Description of the task ->
Update the records below by replacing every occurrence of "point_idx" with "point_index", leaving all other text unchanged.

** START OF Data section **

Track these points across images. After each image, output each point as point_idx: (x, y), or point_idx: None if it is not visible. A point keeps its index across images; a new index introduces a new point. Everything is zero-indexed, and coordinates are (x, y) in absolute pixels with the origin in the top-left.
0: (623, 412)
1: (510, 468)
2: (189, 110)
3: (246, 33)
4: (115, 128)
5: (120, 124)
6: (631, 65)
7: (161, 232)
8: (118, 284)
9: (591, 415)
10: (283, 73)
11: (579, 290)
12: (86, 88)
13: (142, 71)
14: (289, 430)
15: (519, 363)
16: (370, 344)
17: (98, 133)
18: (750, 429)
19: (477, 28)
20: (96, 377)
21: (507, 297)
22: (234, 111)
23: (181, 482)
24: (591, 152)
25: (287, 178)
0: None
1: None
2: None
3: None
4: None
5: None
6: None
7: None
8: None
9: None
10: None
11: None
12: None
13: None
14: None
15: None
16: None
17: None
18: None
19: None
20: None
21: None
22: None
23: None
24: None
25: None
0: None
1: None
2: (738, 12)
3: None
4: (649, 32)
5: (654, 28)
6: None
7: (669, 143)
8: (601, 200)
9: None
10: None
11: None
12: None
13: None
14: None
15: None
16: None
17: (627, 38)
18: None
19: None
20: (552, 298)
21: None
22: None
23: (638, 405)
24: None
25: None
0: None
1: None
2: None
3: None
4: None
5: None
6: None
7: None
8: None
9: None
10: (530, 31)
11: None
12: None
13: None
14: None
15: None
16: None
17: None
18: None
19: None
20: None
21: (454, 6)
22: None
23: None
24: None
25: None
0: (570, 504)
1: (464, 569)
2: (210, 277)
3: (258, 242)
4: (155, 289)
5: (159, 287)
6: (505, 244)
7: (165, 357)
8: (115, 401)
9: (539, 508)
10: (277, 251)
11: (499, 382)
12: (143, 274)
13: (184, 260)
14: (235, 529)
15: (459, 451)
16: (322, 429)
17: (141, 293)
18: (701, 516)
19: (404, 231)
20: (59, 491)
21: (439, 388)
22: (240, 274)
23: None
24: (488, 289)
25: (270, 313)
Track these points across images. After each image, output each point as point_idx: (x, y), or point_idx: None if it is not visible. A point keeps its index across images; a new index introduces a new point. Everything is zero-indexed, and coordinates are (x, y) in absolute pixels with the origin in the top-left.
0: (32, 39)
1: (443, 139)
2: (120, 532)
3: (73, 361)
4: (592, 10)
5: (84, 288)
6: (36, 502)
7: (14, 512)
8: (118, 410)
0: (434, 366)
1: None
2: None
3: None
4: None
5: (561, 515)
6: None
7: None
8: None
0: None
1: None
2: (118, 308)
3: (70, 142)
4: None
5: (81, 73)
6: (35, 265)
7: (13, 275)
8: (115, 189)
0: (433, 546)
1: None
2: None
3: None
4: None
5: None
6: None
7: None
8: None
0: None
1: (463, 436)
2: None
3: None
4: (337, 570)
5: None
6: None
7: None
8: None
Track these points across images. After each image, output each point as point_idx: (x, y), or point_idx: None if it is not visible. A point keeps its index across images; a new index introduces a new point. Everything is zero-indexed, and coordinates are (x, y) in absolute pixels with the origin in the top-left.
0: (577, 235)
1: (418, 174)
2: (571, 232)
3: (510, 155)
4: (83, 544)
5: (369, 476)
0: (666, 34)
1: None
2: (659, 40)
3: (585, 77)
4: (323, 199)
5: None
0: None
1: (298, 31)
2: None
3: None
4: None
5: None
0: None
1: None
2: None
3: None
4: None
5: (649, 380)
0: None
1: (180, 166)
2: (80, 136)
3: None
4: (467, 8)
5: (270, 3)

** END OF Data section **

Written solution ->
Track these points across images. After each image, output each point as point_index: (x, y), or point_index: None if it is not visible. A point keeps its index across images; a new index introduces a new point. Everything is zero-indexed, and coordinates are (x, y) in absolute pixels with the origin in the top-left.
0: (623, 412)
1: (510, 468)
2: (189, 110)
3: (246, 33)
4: (115, 128)
5: (120, 124)
6: (631, 65)
7: (161, 232)
8: (118, 284)
9: (591, 415)
10: (283, 73)
11: (579, 290)
12: (86, 88)
13: (142, 71)
14: (289, 430)
15: (519, 363)
16: (370, 344)
17: (98, 133)
18: (750, 429)
19: (477, 28)
20: (96, 377)
21: (507, 297)
22: (234, 111)
23: (181, 482)
24: (591, 152)
25: (287, 178)
0: None
1: None
2: None
3: None
4: None
5: None
6: None
7: None
8: None
9: None
10: None
11: None
12: None
13: None
14: None
15: None
16: None
17: None
18: None
19: None
20: None
21: None
22: None
23: None
24: None
25: None
0: None
1: None
2: (738, 12)
3: None
4: (649, 32)
5: (654, 28)
6: None
7: (669, 143)
8: (601, 200)
9: None
10: None
11: None
12: None
13: None
14: None
15: None
16: None
17: (627, 38)
18: None
19: None
20: (552, 298)
21: None
22: None
23: (638, 405)
24: None
25: None
0: None
1: None
2: None
3: None
4: None
5: None
6: None
7: None
8: None
9: None
10: (530, 31)
11: None
12: None
13: None
14: None
15: None
16: None
17: None
18: None
19: None
20: None
21: (454, 6)
22: None
23: None
24: None
25: None
0: (570, 504)
1: (464, 569)
2: (210, 277)
3: (258, 242)
4: (155, 289)
5: (159, 287)
6: (505, 244)
7: (165, 357)
8: (115, 401)
9: (539, 508)
10: (277, 251)
11: (499, 382)
12: (143, 274)
13: (184, 260)
14: (235, 529)
15: (459, 451)
16: (322, 429)
17: (141, 293)
18: (701, 516)
19: (404, 231)
20: (59, 491)
21: (439, 388)
22: (240, 274)
23: None
24: (488, 289)
25: (270, 313)
Track these points across images. After each image, output each point as point_index: (x, y), or point_index: None if it is not visible. A point keeps its index across images; a new index introduces a new point. Everything is zero-indexed, and coordinates are (x, y) in absolute pixels with the origin in the top-left.
0: (32, 39)
1: (443, 139)
2: (120, 532)
3: (73, 361)
4: (592, 10)
5: (84, 288)
6: (36, 502)
7: (14, 512)
8: (118, 410)
0: (434, 366)
1: None
2: None
3: None
4: None
5: (561, 515)
6: None
7: None
8: None
0: None
1: None
2: (118, 308)
3: (70, 142)
4: None
5: (81, 73)
6: (35, 265)
7: (13, 275)
8: (115, 189)
0: (433, 546)
1: None
2: None
3: None
4: None
5: None
6: None
7: None
8: None
0: None
1: (463, 436)
2: None
3: None
4: (337, 570)
5: None
6: None
7: None
8: None
Track these points across images. After each image, output each point as point_index: (x, y), or point_index: None if it is not visible. A point keeps its index across images; a new index introduces a new point. Everything is zero-indexed, and coordinates are (x, y) in absolute pixels with the origin in the top-left.
0: (577, 235)
1: (418, 174)
2: (571, 232)
3: (510, 155)
4: (83, 544)
5: (369, 476)
0: (666, 34)
1: None
2: (659, 40)
3: (585, 77)
4: (323, 199)
5: None
0: None
1: (298, 31)
2: None
3: None
4: None
5: None
0: None
1: None
2: None
3: None
4: None
5: (649, 380)
0: None
1: (180, 166)
2: (80, 136)
3: None
4: (467, 8)
5: (270, 3)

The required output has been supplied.